Text size
Signs of health in the economy just aren’t what they used to be.
When the Bureau of Labor Statistics reports the employment figures for May on Friday, investors will be looking to see whether the labor market is still improving—and whether the economic recovery is on track. But positive news is less likely to move the stock market than it would have this spring, or last year.
Even as strong economic data and other signs of strength have emerged over recent weeks, the
S&P 500
has fallen about 0.3% from its all-time high, hit May 7.
In the past three months, the S&P 500 has averaged a 0.12% gain on days when the price of oil rises, according to Credit Suisse data. In the past year, a daily upward move for oil, often seen as a reflection of expectations for better demand, has come with a gain of 0.32% in the market benchmark.
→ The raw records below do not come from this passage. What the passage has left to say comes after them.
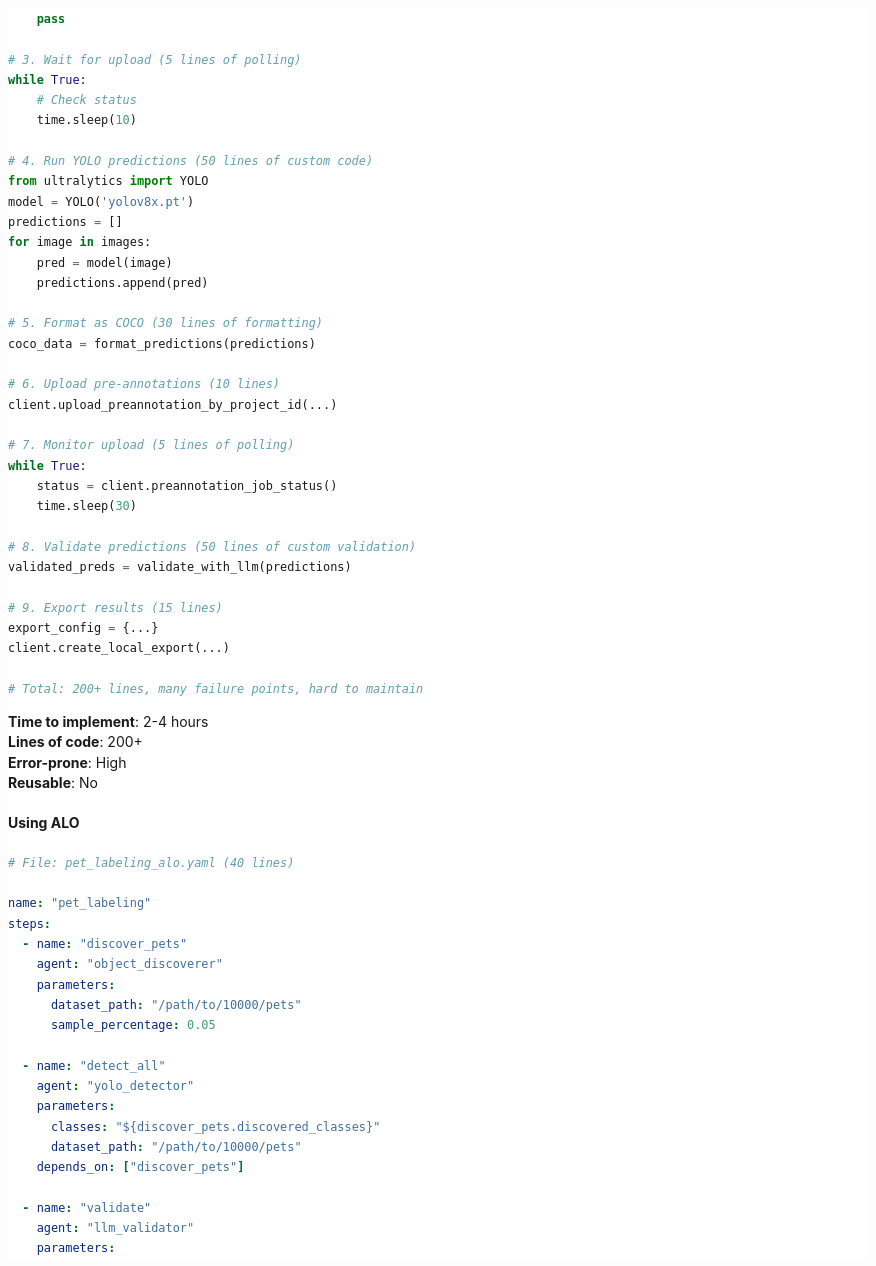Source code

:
 ```python
    pass

# 3. Wait for upload (5 lines of polling)
while True:
    # Check status
    time.sleep(10)

# 4. Run YOLO predictions (50 lines of custom code)
from ultralytics import YOLO
model = YOLO('yolov8x.pt')
predictions = []
for image in images:
    pred = model(image)
    predictions.append(pred)

# 5. Format as COCO (30 lines of formatting)
coco_data = format_predictions(predictions)

# 6. Upload pre-annotations (10 lines)
client.upload_preannotation_by_project_id(...)

# 7. Monitor upload (5 lines of polling)
while True:
    status = client.preannotation_job_status()
    time.sleep(30)

# 8. Validate predictions (50 lines of custom validation)
validated_preds = validate_with_llm(predictions)

# 9. Export results (15 lines)
export_config = {...}
client.create_local_export(...)

# Total: 200+ lines, many failure points, hard to maintain
```

**Time to implement**: 2-4 hours  
**Lines of code**: 200+  
**Error-prone**: High  
**Reusable**: No

#### **Using ALO**

```yaml
# File: pet_labeling_alo.yaml (40 lines)

name: "pet_labeling"
steps:
  - name: "discover_pets"
    agent: "object_discoverer"
    parameters:
      dataset_path: "/path/to/10000/pets"
      sample_percentage: 0.05
  
  - name: "detect_all"
    agent: "yolo_detector"
    parameters:
      classes: "${discover_pets.discovered_classes}"
      dataset_path: "/path/to/10000/pets"
    depends_on: ["discover_pets"]
  
  - name: "validate"
    agent: "llm_validator"
    parameters:
```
Similarly, gains in the index over the past three months have averaged 0.2% on days when the so-called 10-year Treasury break-even rate—a measure of expectations for inflation—-has increased. For the past year, the gain has averaged 0.42%.
And when the yield on the 10-year Treasury note has risen, signaling expectations for inflation and tighter monetary policy, stocks have fallen slightly, in contrast to a 0.27% rise in the past year. A narrowing gap between yields on high-yield bonds and risk-free Treasury debt—indicating investors see strengthening corporate creditworthiness and profitability—has resulted in a 0.08% S&P 500 gain. In the past year, narrowing spreads brought an average daily gain of 0.33% for stocks.
The difference in reaction is because stock prices already reflect the economic rebound. Inflation is now seen as a threat to stock valuations, whereas before it was primarily a validation of the thesis that demand was recovering.
Any indication that inflation is heating up is likely to affirm concerns that the Federal Reserve will soon take actions that would effectively lift bond yields, a negative for stock valuations. Although earnings growth is exploding and is on track to surpass pre-pandemic levels for 2021, the average stock is already trading at around 21.5 times the earnings expected for the coming year. Some strategists see that number falling back.
Stocks might need a new catalyst for meaningful gains.